Still having after shocks, son said something about 36 hours later you get another "big quake" ugggg...


----------



## JohnU (Sep 4, 2010)

Toni glad to hear you and everyone are ok.  Thoughts and prayers out to all of you during this time of tragedy.


----------



## chriselle (Sep 4, 2010)

Toni....I just logged on and saw this.  GLAD you guys are ok.  Living dead center on Japan's most active fault...Trust me...I know earthquakes WELL.  Just for interest sake, taking refuge in doorways is a no-no.  Dive under a table or even better BESIDE a table.  It's the best chance for having a small triangle of space should the building come down.  Again, glad you are ok.


----------



## Toni (Sep 5, 2010)

chriselle said:


> Just for interest sake, taking refuge in doorways is a no-no.  Dive under a table or even better BESIDE a table.  It's the best chance for having a small triangle of space should the building come down.  Again, glad you are ok.



Thanks Chris!! As for the door frame that was the husband making us do it, I would not know what to do hide under the bed?? Hopefully there wont be a next time, but if there is I am flipping over the couch and camping out under there!!


----------



## mranum (Sep 5, 2010)

Glad to hear you are and the family are doing well!  The good ole U-S of A is looking better now??:tongue:

I never experienced one but came close to that big one back in '89 in Frisco.  I was driving truck and had to make my delivery there that was scheduled for hours before it hit.  I was halfway back across Nevada when I actually heard about it, but that was before everyone had cell phones and my family was going nuts not knowing where I was.  It wasn't for another day or so before I called anyone just to bs a bit. Got my but chewed over that I can tell you.:biggrin:


Matt


----------



## johncrane (Sep 5, 2010)

Thank God your ok!  Mother earth's not happy at the moment, Fires! Earthquakes! Floods!:frown:


----------



## Jim15 (Sep 5, 2010)

Toni, glad you and the family are Ok. I saw in the paper where it open a new fault line in New Zealand.


----------



## jimm1 (Sep 5, 2010)

Glad to hear that ya'll are ok. Still, if we can help out, just let us know.


----------



## Ligget (Sep 5, 2010)

Glad you are OK too!


----------



## Toni (Sep 7, 2010)

Jim15 said:


> Toni, glad you and the family are Ok. I saw in the paper where it open a new fault line in New Zealand.
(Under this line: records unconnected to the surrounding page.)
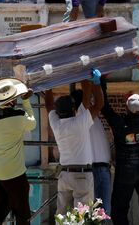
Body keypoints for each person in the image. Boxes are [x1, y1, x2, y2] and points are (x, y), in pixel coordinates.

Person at [101, 55, 139, 225]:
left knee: (119, 209)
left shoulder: (120, 125)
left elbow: (104, 107)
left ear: (127, 107)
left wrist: (101, 81)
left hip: (126, 170)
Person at [0, 78, 37, 225]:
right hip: (14, 172)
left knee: (0, 208)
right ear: (12, 100)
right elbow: (32, 123)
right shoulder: (18, 116)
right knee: (22, 212)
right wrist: (25, 101)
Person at [47, 73, 104, 214]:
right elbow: (99, 104)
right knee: (82, 216)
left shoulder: (56, 124)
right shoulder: (80, 122)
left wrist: (47, 86)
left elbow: (48, 105)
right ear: (73, 109)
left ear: (58, 111)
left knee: (62, 216)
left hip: (65, 175)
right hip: (82, 175)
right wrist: (95, 82)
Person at [70, 88, 112, 215]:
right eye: (90, 100)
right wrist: (93, 82)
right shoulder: (83, 115)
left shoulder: (85, 116)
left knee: (99, 214)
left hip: (99, 168)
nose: (93, 102)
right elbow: (96, 102)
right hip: (96, 169)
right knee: (99, 214)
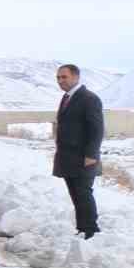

Jim it did apparently it was dormant for 15,000 years give or take.. I think its all the methane gas:biggrin:



jimm1 said:


> Glad to hear that ya'll are ok. Still, if we can help out, just let us know.


thank you!!



johncrane said:


> Thank God your ok!  Mother earth's not happy at the moment, Fires! Earthquakes! Floods!:frown:



Today they reported Wellington is having mud slides and you are having foods...must be something down under..


----------